Unser Aufnäher macht schwer was her!Schon seit längerem gibt es bei uns ja die Diskussion ob wir auf dem Blazer statt dem DMB-Wappen nicht besser das Wappen der Marinekameradschaft München tragen sollten. Vor allem sind wir ja Marinekameraden, und die DMB-Mitgliedschaft erben wir ja gewissermaßen durch die Hintertür. Nicht, dass wir uns vom DMB distanzieren wollten, das auf keinen Fall, aber zuallererst gilt unsere Zuneigung natürlich unserem ehrwürdigen Verein!

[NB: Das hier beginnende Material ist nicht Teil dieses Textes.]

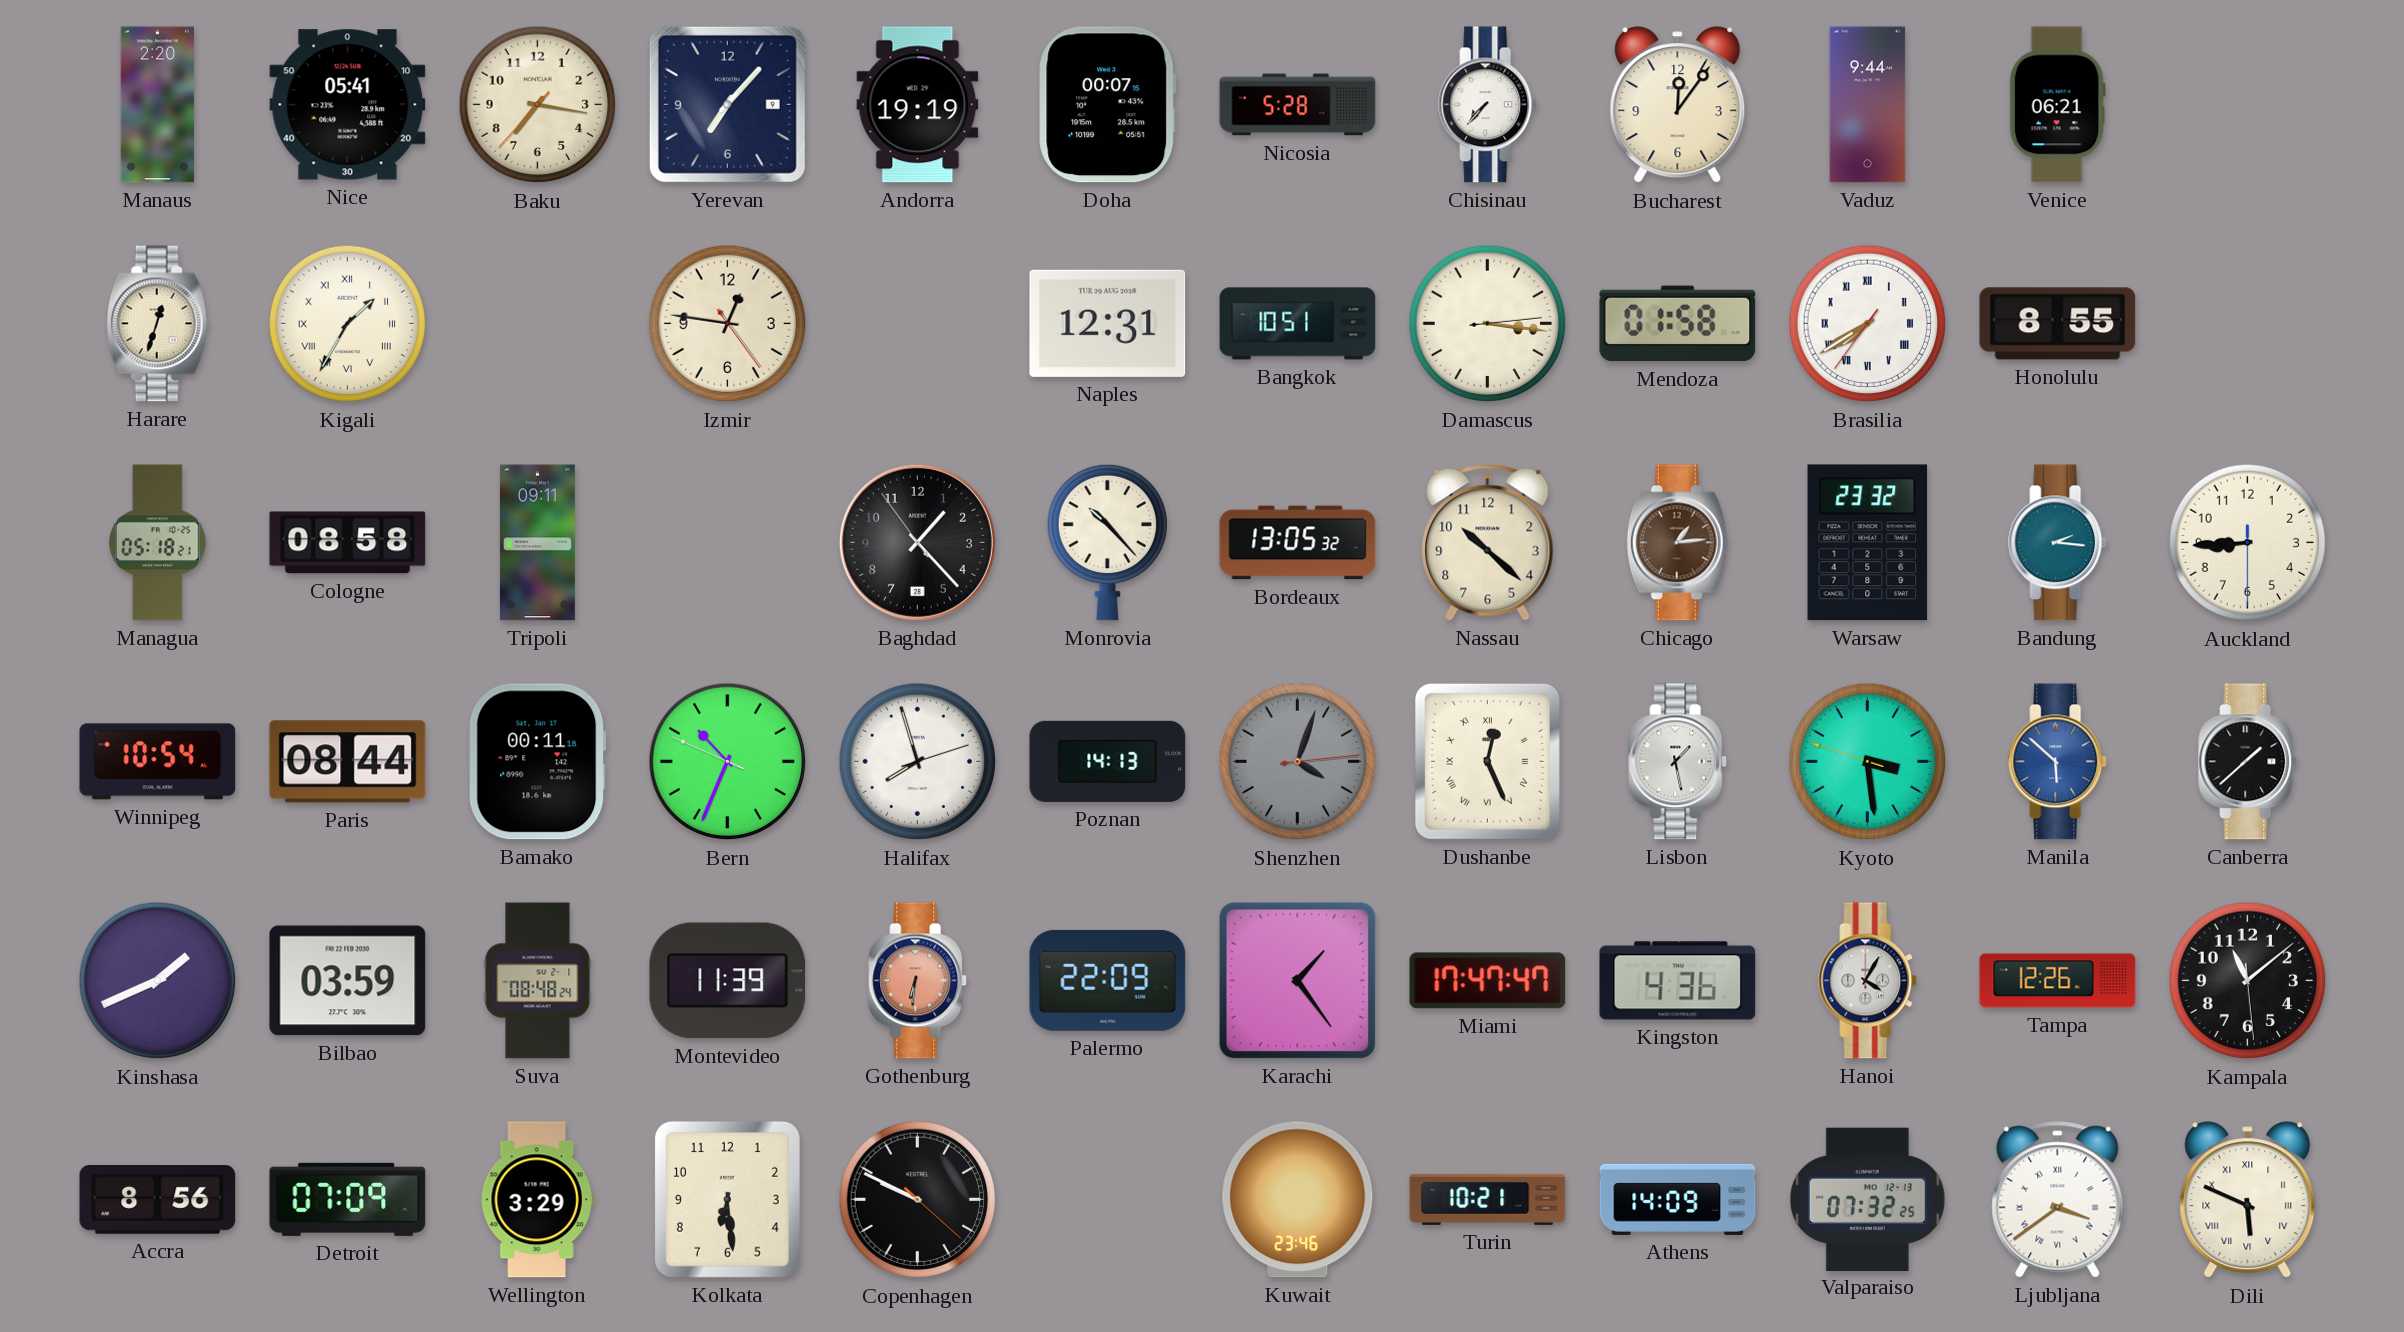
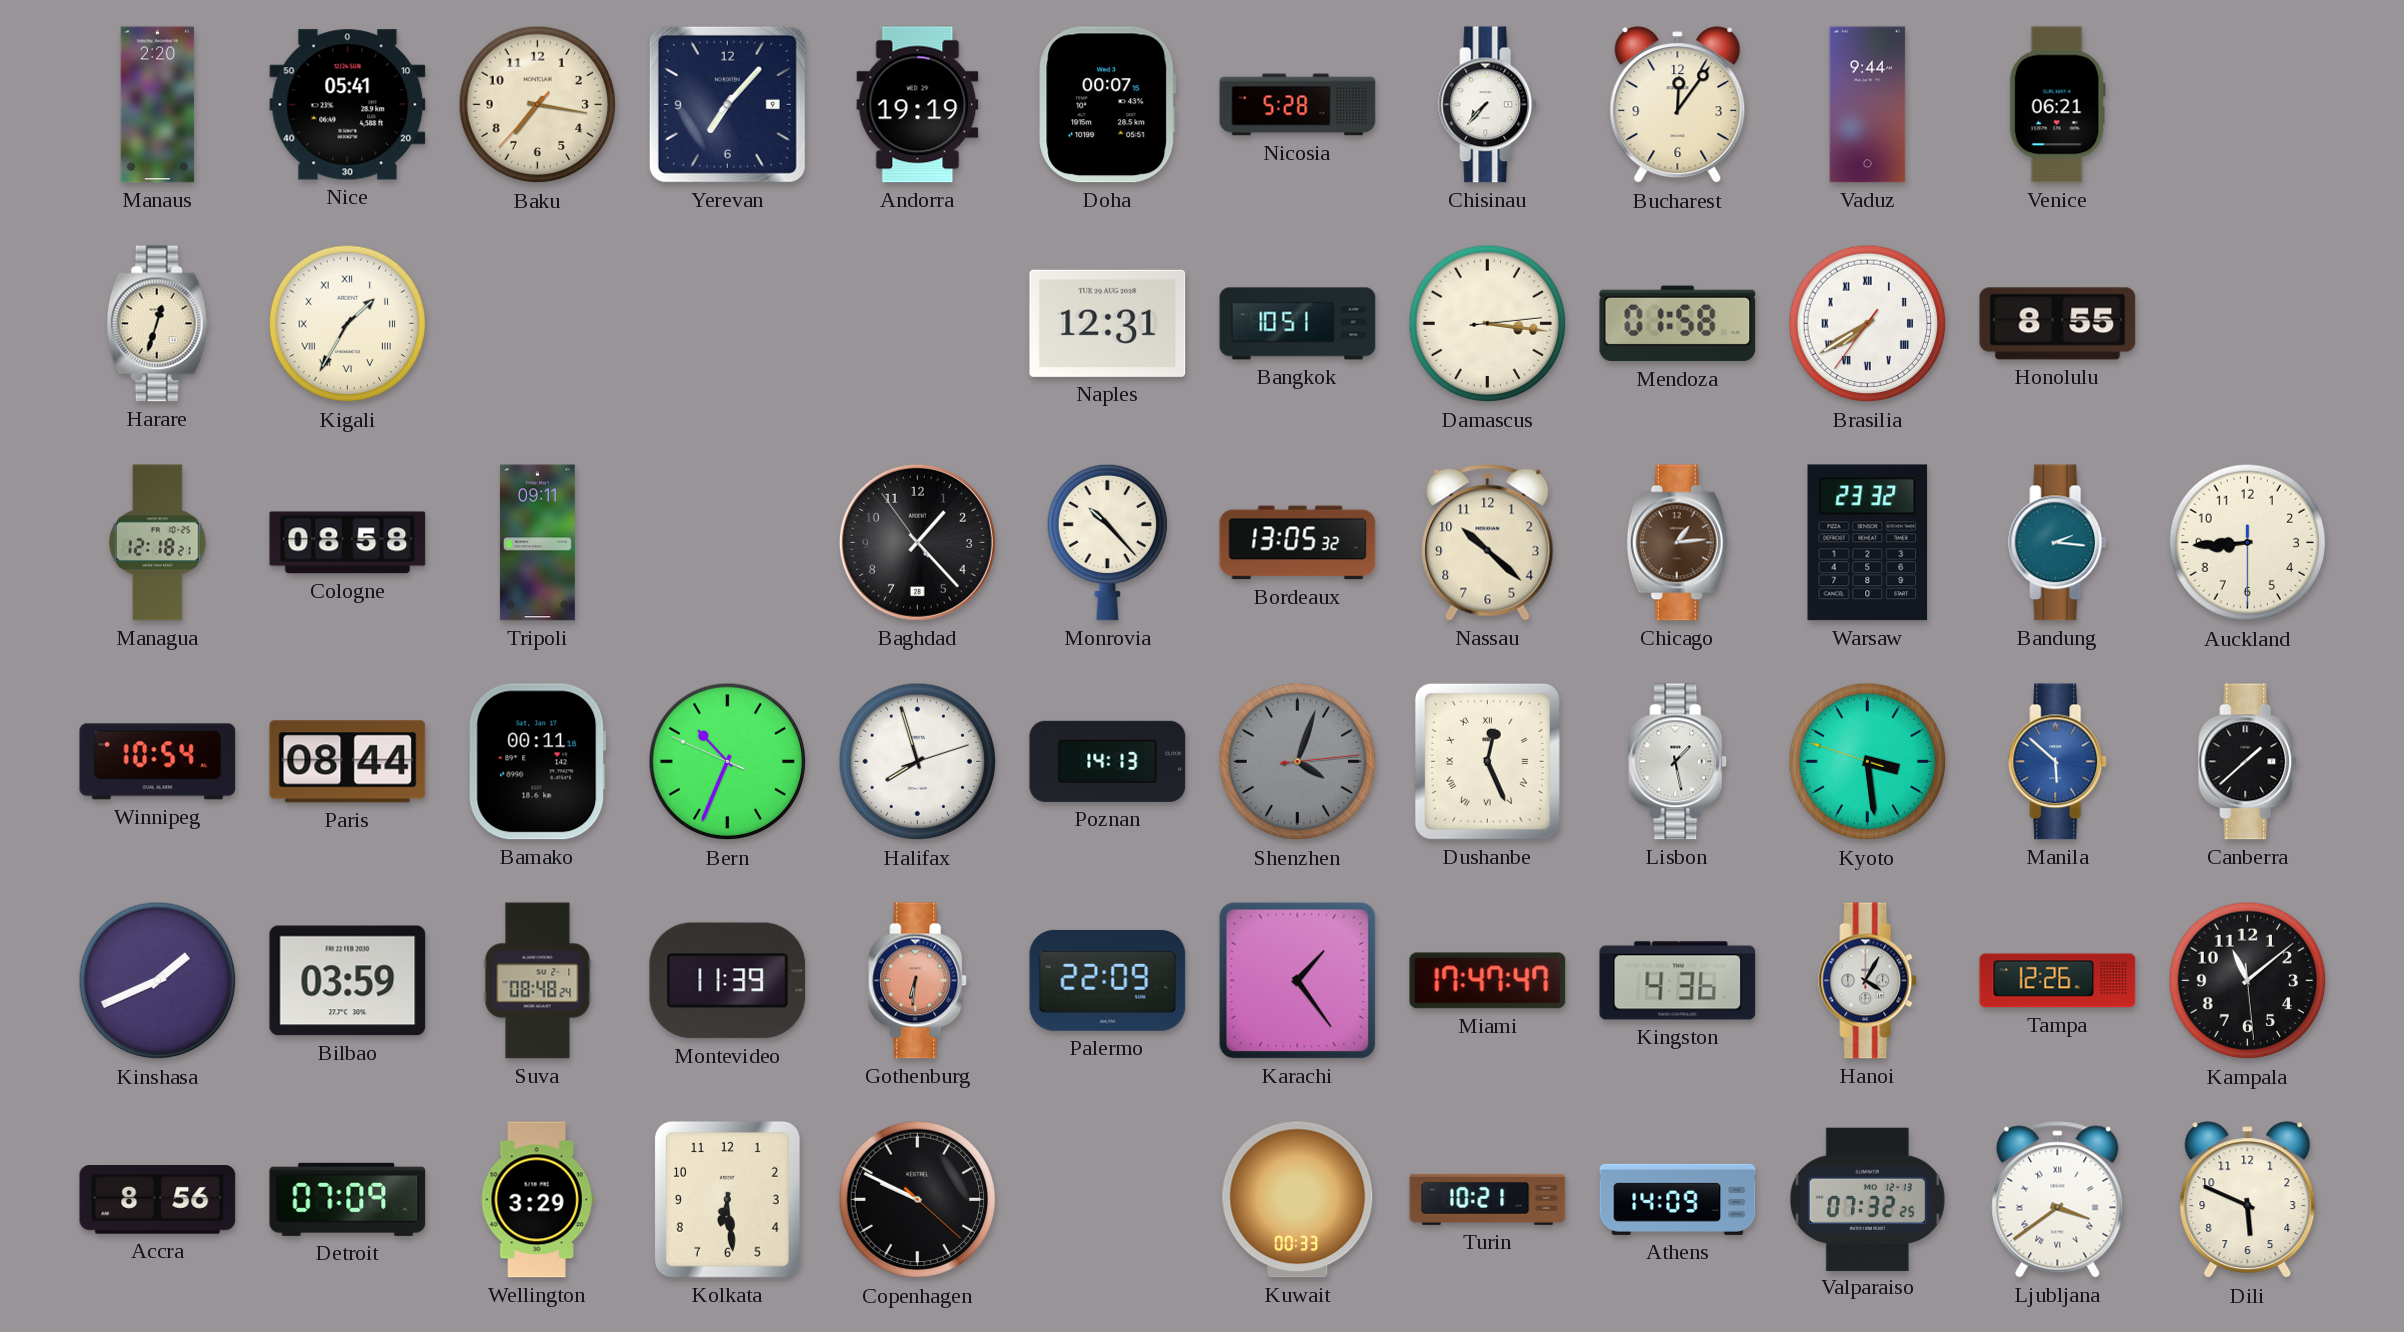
Izmir: 12:46 -> none
Managua: 05:18 -> 12:18
Kuwait: 23:46 -> 00:33
Dili numerals: Roman -> Arabic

Zuerst mal denkt man da natürlich an Sticken, aber so einfach geht das nicht. Unser Wappen ist sehr filigran mit vielen kleinen Details, und dann auch noch mit Schrift oben drauf. Zwar gibt es uns, die Marinekameradschaft, schon eine ganze Weile, immerhin 130 Jahre, aber trotzdem wäre es eine ziemlich verwegene Annahme das Wappen würden alle sofort erkennen, auch ohne Schrift.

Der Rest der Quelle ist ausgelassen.